Com sorte, e alguma forma de terapia, podemos começar a entender a diferença entre o acelerador e o travão, e como o volante pode ser usado para nos desviarmos dos obstáculos. Para isso, temos que entender as emoções que, segundo estudos citados pelo Dr. Huberman, se podem classificar de acordo com 3 eixos: nível de excitação corporal que a emoção provoca (numa escala que vai de muito elevado a muito baixo), sensação associada à emoção (numa escala de maravilhosa a terrível) e de onde vem essa emoção (interocepção ou exterocepção, isto é, se a emoção advém de uma paisagem interna que observamos ou da interação com o mundo exterior).

Aprender a olhar para as emoções de forma mais estruturada ajuda-nos a entender o que sentimos, e talvez, porque sentimos o que sentimos. Embora a partir dos 25 anos a plasticidade neural diminua drasticamente, sendo necessário muito mais compromisso e esforço para construir desvios às autoestradas mal-criadas durante o nosso processo de maturação, é possível mudar a nossa biologia, e consequentemente a nossa perspectiva acerca dos mundos interno e externo, alinhando-os de forma a servir melhor quem somos hoje.

Este conhecimento deu-me um insight sobre a vida: quando se forma uma vida, ê nove ser é incumbido de uma missão que não pode rejeitar… É-lhe dade uma molécula de energia universal única, que nos anima e a que geralmente chamamos alma (anima, em latim), e a qual temos que preservar e fazer crescer, autêntica a si própria e ao corpo que a protege. Só que nada sabemos acerca dessa energia ou do funcionamento deste corpo, ou tampouco dessa nossa missão de vida. É tipo um blind-date connosco própries.  

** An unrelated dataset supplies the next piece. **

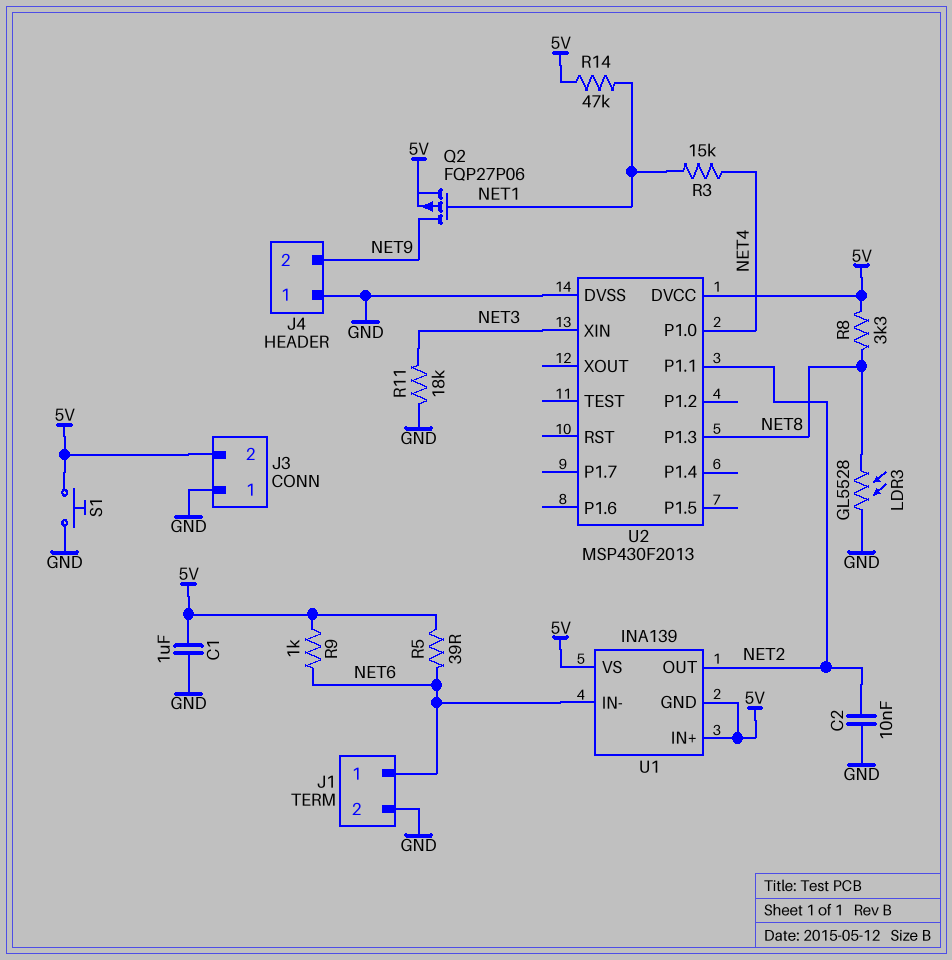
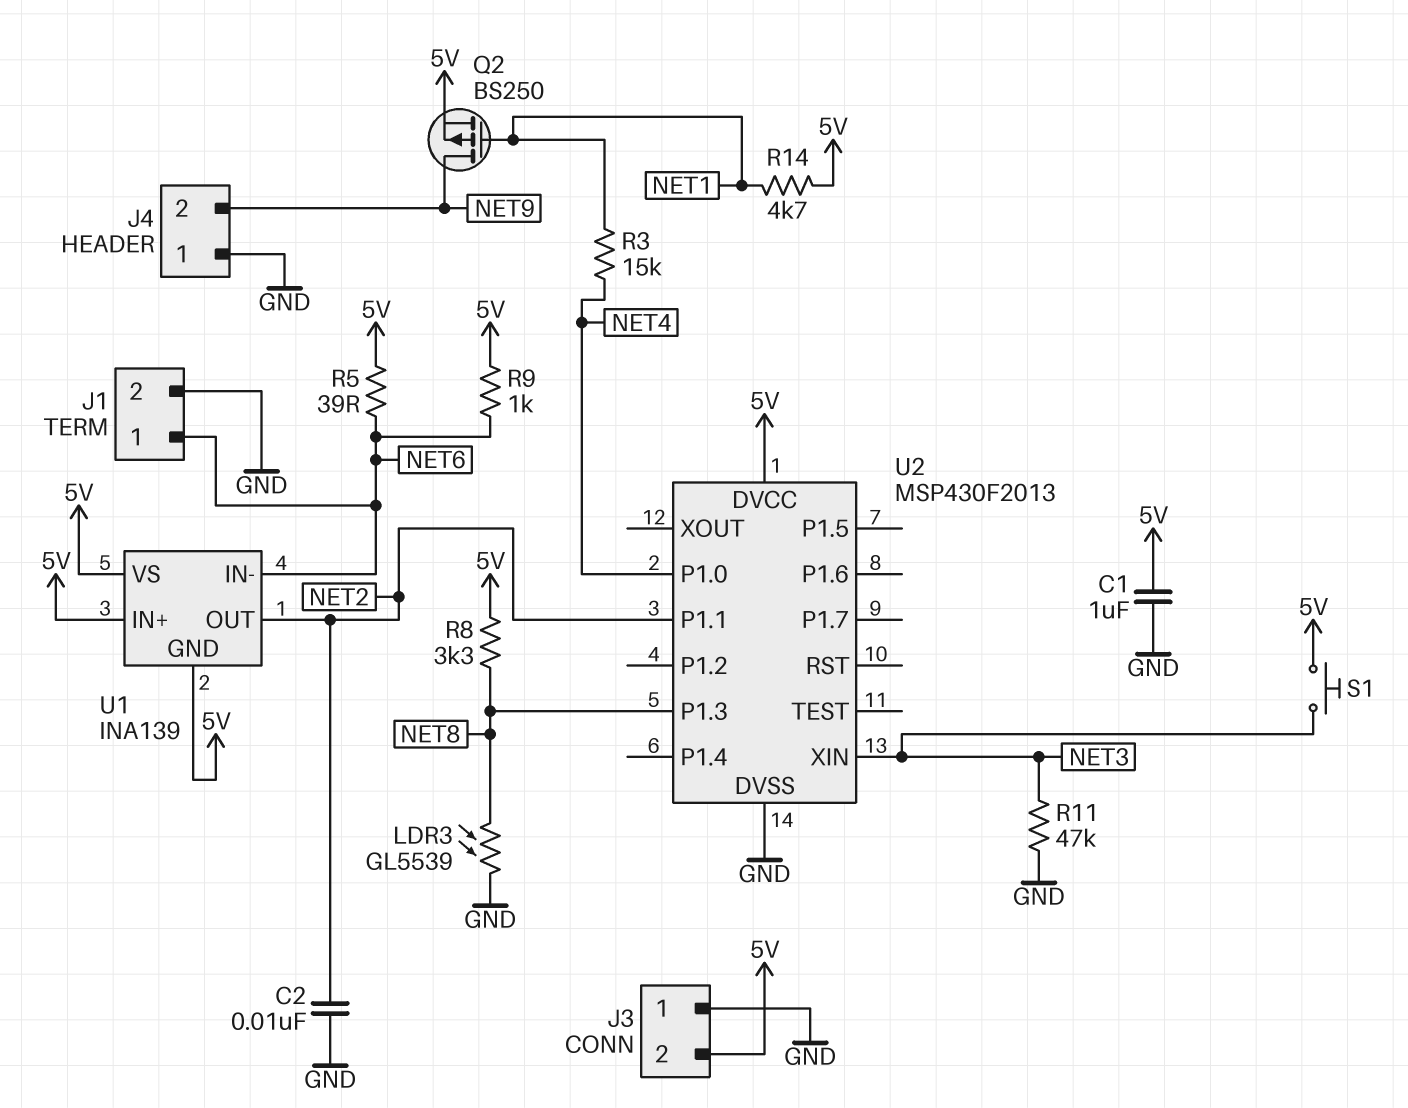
LDR3: GL5528 (GND, NET8) -> GL5539 (GND, NET8)
Q2: PMOS FQP27P06 (G NET1, D NET9, S 5V) -> PMOS BS250 (G NET1, D NET9, S 5V)
R11: 18k (GND, NET3) -> 47k (GND, NET3)
R14: 47k (5V, NET1) -> 4.7k (5V, NET1)
S1: button (5V, GND) -> button (5V, NET3)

Começar a conhecer os cocktails hormonais que nos inebriam, e etiquetá-los tal e qual “Alice no País das Maravilhas” (este para quando precisas de motivação, este para quando precisas de colo, este para crescer ou ficar mais pequenine) é essencial para que comecemos a ser quem sentimos que deveríamos ser, de forma saudável e sustentável. 

– É um Ocitocina Sunrise com extra Dopamina para a mesa 2, por favor. 

* A Clara escreve de acordo com a ortografia pré-acordo e utilizando o sistema ELU para linguagem inclusiva.